Is KYC something that can be outsourced, as a commodity?
There are many service providers offering basic risk information about banks and businesses - it makes sense to centralise information in a standard, accessible format. There are well-established service providers offering bank-to-bank KYC, which offer central depositories for your details, that other banks can obtain for a fee.
But I don’t believe this will ever be sufficiently comprehensive. You may have questions about the bank or customer that are specific to your circumstances, and you are likely to have specific detailed questions about individual transactions. Trade finance products tend to have a lot of verified information attached to them, but it might not include all the KYC information you need. Your bank will still need to do its own transaction monitoring and its own KYC work.
What goes on inside a transaction’s KYC check?
Banks comb through the transaction documentation for oddities and discrepancies in transaction flows and come back to question the parties involved. Banks check transactions against sanction lists of individuals, companies and product categories, and double check if the name of any company involved is similar to that of a sanctioned party or is affiliated with a sanctioned party. You can never be too careful when it comes to avoiding sanctions.
What effect has screening had on international trade?

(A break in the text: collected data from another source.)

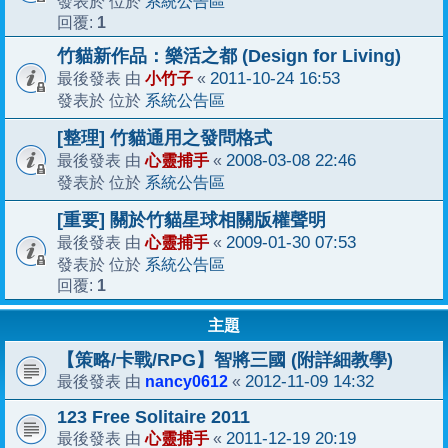
系統公告區
發表於 位於
1
回覆:
竹貓新作品：樂活之都 (Design for Living)
小竹子
2011-10-24 16:53
最後發表 由
«
系統公告區
發表於 位於
[整理] 竹貓通用之發問格式
心靈捕手
2008-03-08 22:46
最後發表 由
«
系統公告區
發表於 位於
[重要] 關於竹貓星球相關版權聲明
心靈捕手
2009-01-30 07:53
最後發表 由
«
系統公告區
發表於 位於
1
回覆:
主題
【策略/卡戰/RPG】智將三國 (附詳細教學)
nancy0612
2012-11-09 14:32
最後發表 由
«
123 Free Solitaire 2011
心靈捕手
2011-12-19 20:19
最後發表 由
«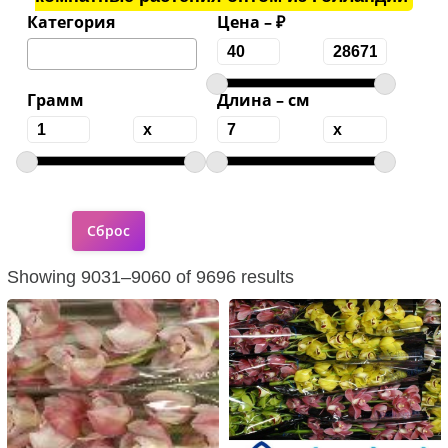
Категория
Цена – ₽
Грамм
Длина – см
Showing 9031–9060 of 9696 results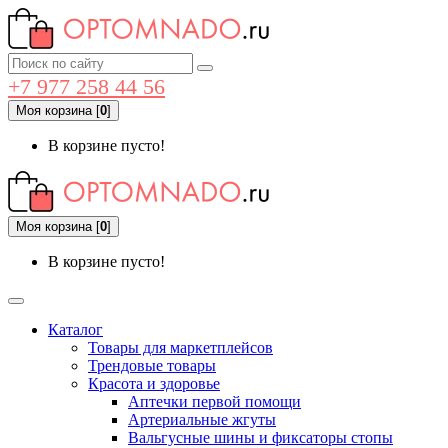
+7 977 258 44 56
Моя корзина
[
0
]
В корзине пусто!
Моя корзина
[
0
]
В корзине пусто!
Каталог
Товары для маркетплейсов
Трендовые товары
Красота и здоровье
Аптечки первой помощи
Артериальные жгуты
Вальгусные шины и фиксаторы стопы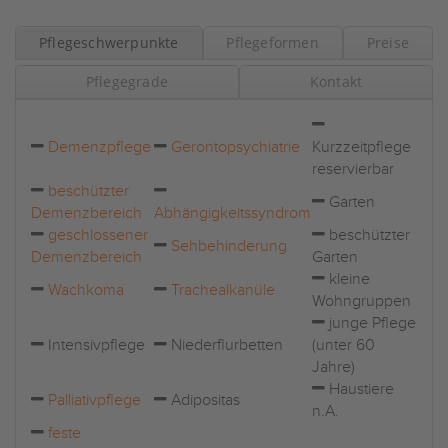
Pflegeschwerpunkte
Pflegeformen
Preise
Pflegegrade
Kontakt
Demenzpflege
Gerontopsychiatrie
Kurzzeitpflege
reservierbar
beschützter
Garten
Demenzbereich
Abhängigkeitssyndrom
geschlossener
beschützter
Sehbehinderung
Demenzbereich
Garten
kleine
Wachkoma
Trachealkanüle
Wohngruppen
junge Pflege
Intensivpflege
Niederflurbetten
(unter 60
Jahre)
Haustiere
Palliativpflege
Adipositas
n.A.
feste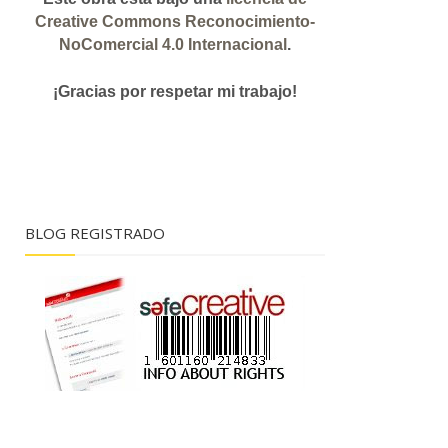
Creative Commons Reconocimiento-
NoComercial 4.0 Internacional
.
¡Gracias
por respetar mi trabajo!
BLOG REGISTRADO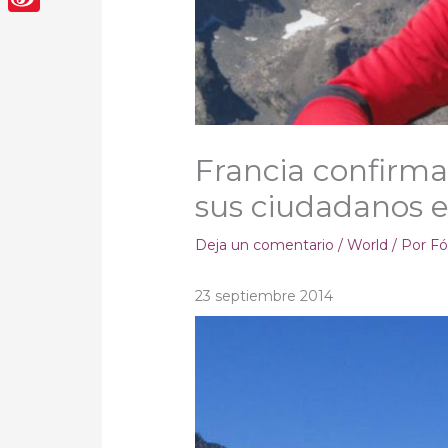
Sina
Weibo
Francia confirma
sus ciudadanos e
Deja un comentario
/
World
/ Por
Fó
23 septiembre 2014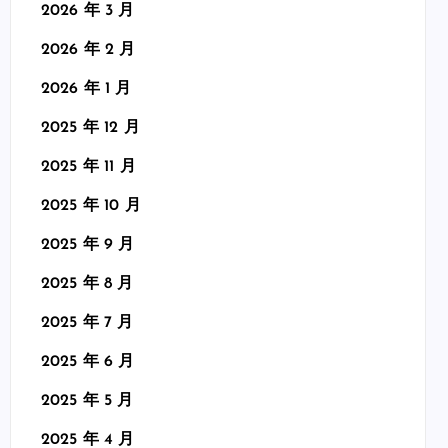
2026 年 3 月
2026 年 2 月
2026 年 1 月
2025 年 12 月
2025 年 11 月
2025 年 10 月
2025 年 9 月
2025 年 8 月
2025 年 7 月
2025 年 6 月
2025 年 5 月
2025 年 4 月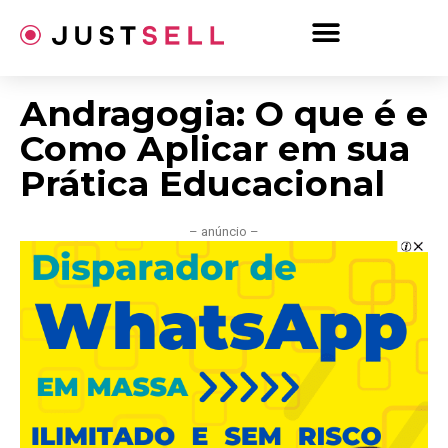
Ir
para
o
conteúdo
Andragogia: O que é e
Como Aplicar em sua
Prática Educacional
– anúncio –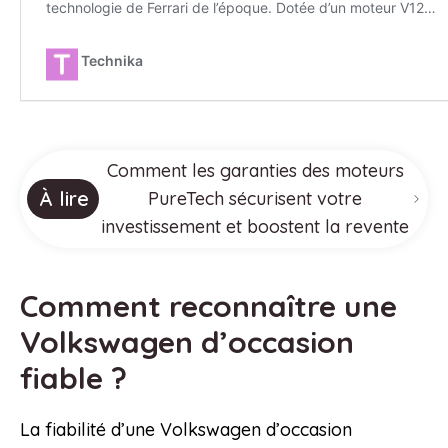
Comment les garanties des moteurs
À lire
PureTech sécurisent votre
investissement et boostent la revente
Comment reconnaître une
Volkswagen d’occasion
fiable ?
La fiabilité d’une Volkswagen d’occasion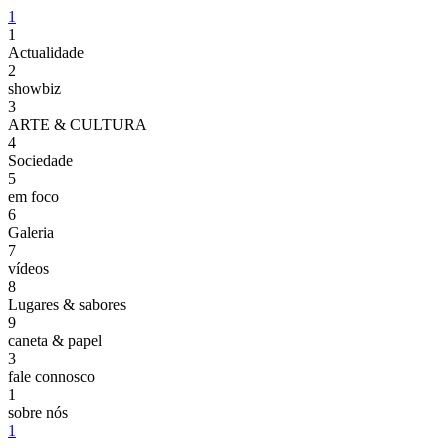
1
1
Actualidade
2
showbiz
3
ARTE & CULTURA
4
Sociedade
5
em foco
6
Galeria
7
vídeos
8
Lugares & sabores
9
caneta & papel
3
fale connosco
1
sobre nós
1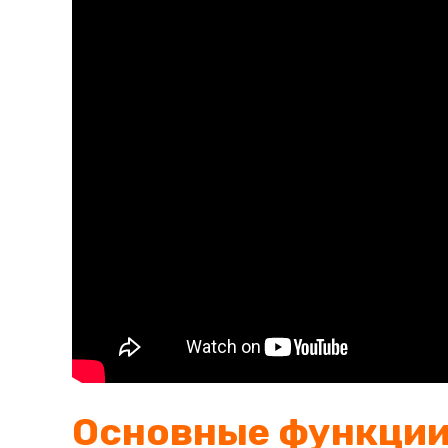
Основные функции 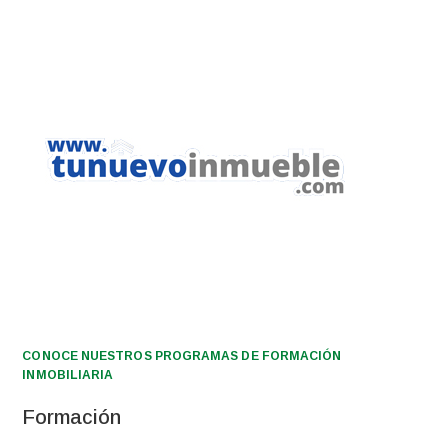
CONOCE NUESTROS PROGRAMAS DE FORMACIÓN
INMOBILIARIA
Formación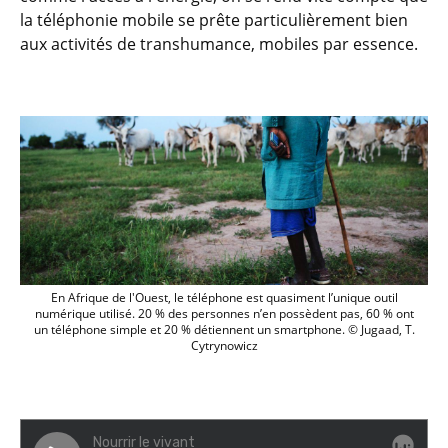
la téléphonie mobile se prête particulièrement bien
aux activités de transhumance, mobiles par essence.
téléphonie mobile milieu agricole Afriqu
En Afrique de l'Ouest, le téléphone est quasiment l’unique outil
numérique utilisé. 20 % des personnes n’en possèdent pas, 60 % ont
un téléphone simple et 20 % détiennent un smartphone. © Jugaad, T.
Cytrynowicz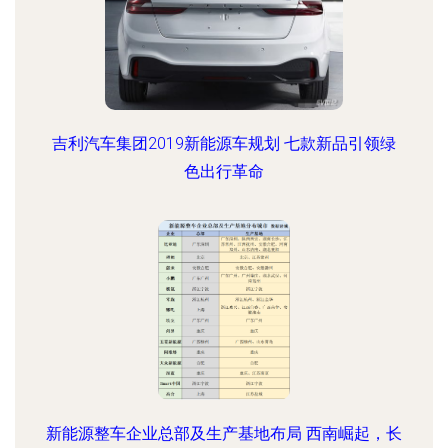
吉利汽车集团2019新能源车规划 七款新品引领绿
色出行革命
新能源整车企业总部及生产基地布局 西南崛起，长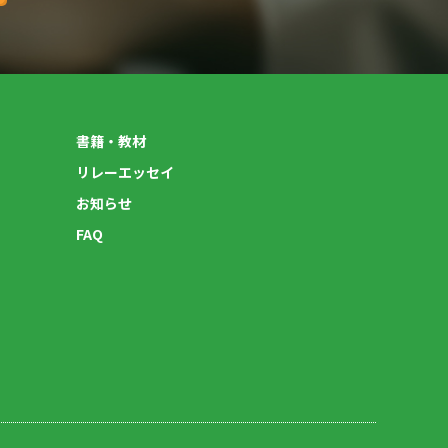
書籍・教材
リレーエッセイ
お知らせ
FAQ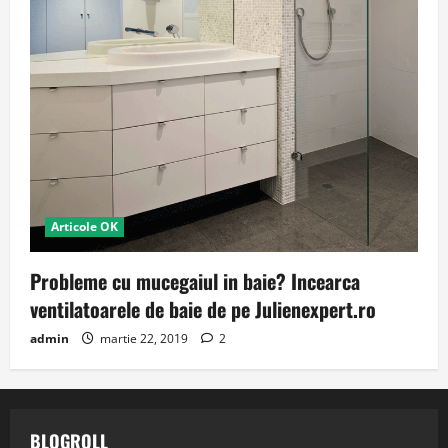
Articole OK
Probleme cu mucegaiul in baie? Incearca
ventilatoarele de baie de pe Julienexpert.ro
admin
martie 22, 2019
2
BLOGROLL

It is likely that in some cases international trade has become slower, but it doesn’t have to be that way. At Nordea, we believe that by carrying out background checks in advance and building this into standard operating procedures, any special checks that are needed are likely to be much less invasive. Because Nordea only deals with banks that it has verified, if a transaction goes through those banks, one level of checking is already done. When it comes to handling payments, most are STP (straight through payments), and the screening only affects transactions where there is an anomaly. Here at Nordea, our checking machinery spots discrepancies on the same day; if nothing is flagged, the transaction is released without delay. If there are questions, we might have to delay the transaction, but we handle it as quickly as possible.
What is the future of compliance?
Increasingly, compliance requirements are shaping business codes of conduct, and I think that this will accelerate, with compliance increasingly touching corporate social responsibility (CSR) issues.
Companies can no longer absolve themselves from how their suppliers behave, the labour conditions at manufacturing plants, whether raw materials were sourced sustainably, or if the supplier is found to be polluting the environment. The very KYC checks that look for anti-money laundering or sanctions issues now will also illuminate broader reputational and business risks related to trade partner behaviour.
What’s Nordea’s approach to trade finance compliance?
Because compliance is so much broader and more important now, it’s critical to work closely with your relationship bank to keep your transactions flowing smoothly. We have a legal obligation to conduct checks, but you can make it less disruptive. Give us notice of new customers and upcoming transactions, and help us understand the whole transaction and the value chain behind it. With that insight, we can help you mitigate risks and prevent problems arising. The outcome should be that everyone is happy: we get the necessary information to handle the transaction swiftly, your risks get covered, and your customer gets good service.